Distinctive Thermoelectric Properties of Supersaturated Si-Ge-P Compounds: Achieving Figure of Merit ZT > 3.6

TL;DR

This paper reports the development of Si-Ge-P thermoelectric compounds with a record ZT value over 3.6 at 1000 K, achieved through nanostructuring and electronic structure modifications, significantly improving energy conversion efficiency.

Contribution

It introduces a novel nanostructuring and electronic modification approach to achieve unprecedented thermoelectric performance in Si-Ge-P compounds.

Findings

ZT > 3.6 at 1000 K achieved

Thermal conductivity less than 1 W/m·K

Seebeck coefficient exceeds 470 μV/K

Abstract

The efficiency of energy conversion in thermoelectric generators (TEGs) is directly proportional to electrical conductivity and Seebeck coefficient while inversely to thermal conductivity. The challenge is to optimize these interdependent parameters simultaneously. In this work, the problem is addressed with a novel approach of nanostructuring and constructive electronic structure modification to achieve a very high value of dimensionless figure of merit ZT greater than 3.6 at 1000 K with negative Seebeck coefficient. Supersaturated solid-solutions of Si-Ge containing 1 atomic percent Fe and 10 atomic percent P are prepared by high-energy ball milling. The bulk samples consisting of ultra-fine nano-crystallites 9.7 nm are obtained by the sophisticated low-temperature & high-pressure sintering process.
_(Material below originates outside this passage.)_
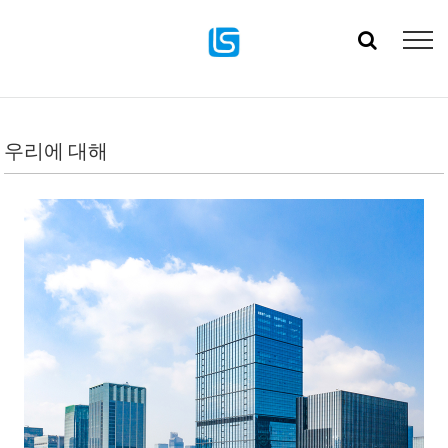
우리에 대해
Despite that the electrical resistivity is slightly high due to the localization of electrons is associated with the highly disordered structure and low electrical density of states near the chemical potential, a very low thermal conductivity \k{appa} less than 1 W m-1K-1 and very large magnitude of Seebeck coefficient exceeding 470 uV K-1 are achieved in association with the nanostructuring and the Fe 3d impurity states, respectively, to realize a very large magnitude of ZT.